Consider Schopenhauer before buying more books:

“... that when you're buying books, you're optimistically thinking you're buying the time to read them.
(Paraphrase of Schopenhauer)” 



When we read, another person thinks for us: we merely repeat his mental process.

 In learning to write, the pupil goes over with his pen what the teacher has outlined in pencil: so in reading; the greater part of the work of thought is already done for us.

 This is why it relieves us to take up a book after being occupied with our own thoughts. And in reading, the mind is, in fact, only the playground of another’s thoughts.

 So it comes about that if anyone spends almost the whole day in reading, and by way of relaxation devotes the intervals to some thoughtless pastime, he gradually loses the capacity for thinking; just as the man who always rides, at last forgets how to walk.

This is the case with many learned persons: they have read themselves stupid.”

― Arthur SchopenhauerEssays and Aphorisms







Arthur Schopenhauer

Buying Books To Appropriate their Content


Why do people buy more books than they have time to read? Is it merely due to being too optimistic about one’s free time.

Buying books would be a good thing if one could also buy the time to read them in: but as a rule the purchase of books is mistaken for the appropriation of their contents.
- Arthur Schopenhauer, Parerga and Paralipomena

Schopenhauer might have been describing my relationship to books; the need to buy books, to collect books, to read books, and to learn from books.

In addition to “possessing” a book, I would also like to “appropriate” it’s contents —  In addition, I want to “master” its contents -— come to understand what is in it to integrate the contents with things learned elsewhere to synthesize it all to produce new ideas and explanations.

It is indeed an error to confuse buying a book with simultaneously appropriating its contents.  — Knowledge and understanding are not concrete “things” that you can purchase with a credit card like the contents of a box of cookies or jug of milk.

There is no doubt that I wish that one were the same as the other.

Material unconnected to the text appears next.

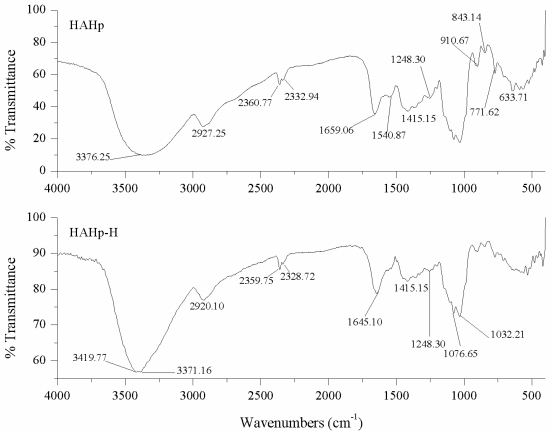
Comparison of FT-IR between HAHp and HAHp-H.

I buy more books than I have time to read.

Do I do this because I am implicitly and unconsciously imagining that the purchase of a book is sufficient to appropriate its contents?

Or is it merely a sign that I am far too optimistic about the time available to read?

If you buy more books than you can possibly read ask yourself why.  You might be confusing the purchase of a book with appropriating its contents?